Since private companies are illegal in North Korea, kiji used bribes to secure official permits which would allow them to operate under the banner of state-owned enterprises. In practical terms, however, they were private companies, usually with 30-200 employees. Bribes and wages for workers were the only costs of entry into the market, with profits going straight into the pockets of the kiji. These private enterprises would go on to have great success thanks to a simultaneous boom in coal exports to China, with the kiji becoming subjects of much envy. Kiji would repeat this success in various other fields, reaping profits in the fishing, transportation, and gold mining industries.

In 2016, before the sanctions were tightened, North Korea exported about $11.8 billion worth of coal to China. This amounted to 45 percent of all exports to China. One year later, however, North Korea would lose all of this trade, with China abiding by the UN Security Council’s ban on coal imports from the country.
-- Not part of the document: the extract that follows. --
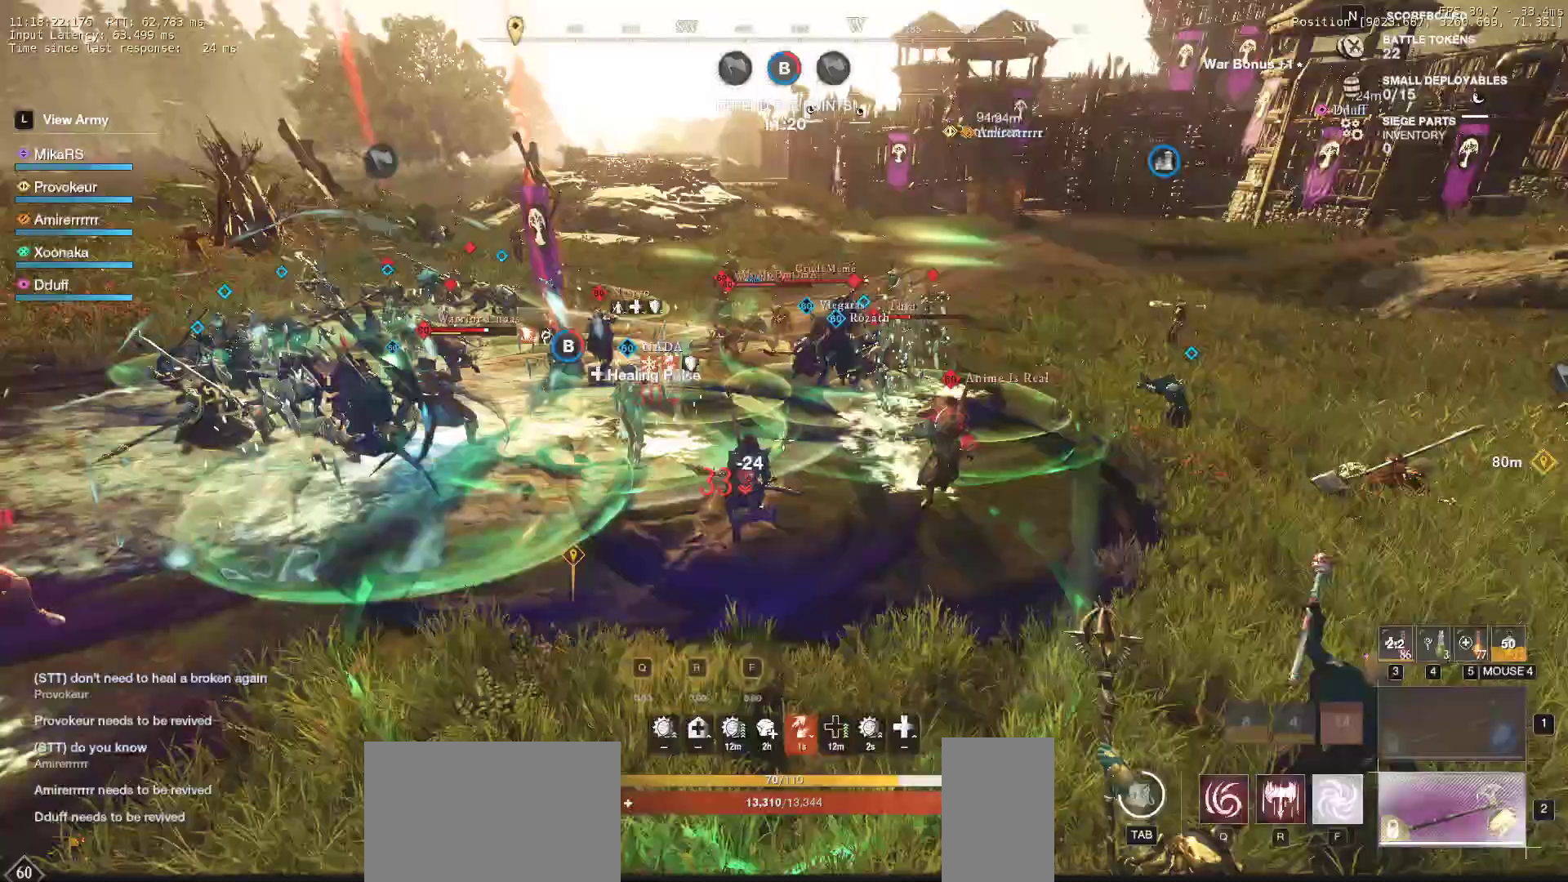
{"keys": ["f", "s"], "mouse": [], "events": [[33, "f", "up"], [83, "f", "down"], [200, "f", "up"], [233, "f", "down"], [367, "f", "up"], [400, "f", "down"]]}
It was not just coal miners or kiji who felt the impact of this ban. Entire towns, such as those in Musan County, are set up to support the mining industry, with mechanics, electricians, shippers, and other professions all depending upon work at the mines to support their businesses as well. All in all, it can be estimated that close to a million people are engaged in coal-related businesses across the country. Now, with coal exports stopped, these people’s incomes have plummeted as well.

A reporting partner in South Pyongan Province, where large coal mines are also located, described how, as the sanctions have taken effect, markets around the coal mines have become stagnant, with the flow of goods and money totally blocked. In addition, the partner reported that many of the private companies which were running the mines have gone bankrupt and have simply disappeared.

The reporting partner described local sentiment, further stating, “The residents say that sanctions have turned the kiji into beggars and that Kim Jong-un has had to approach South Korea because of the loss of revenue from coal. That’s the gossip in the streets.”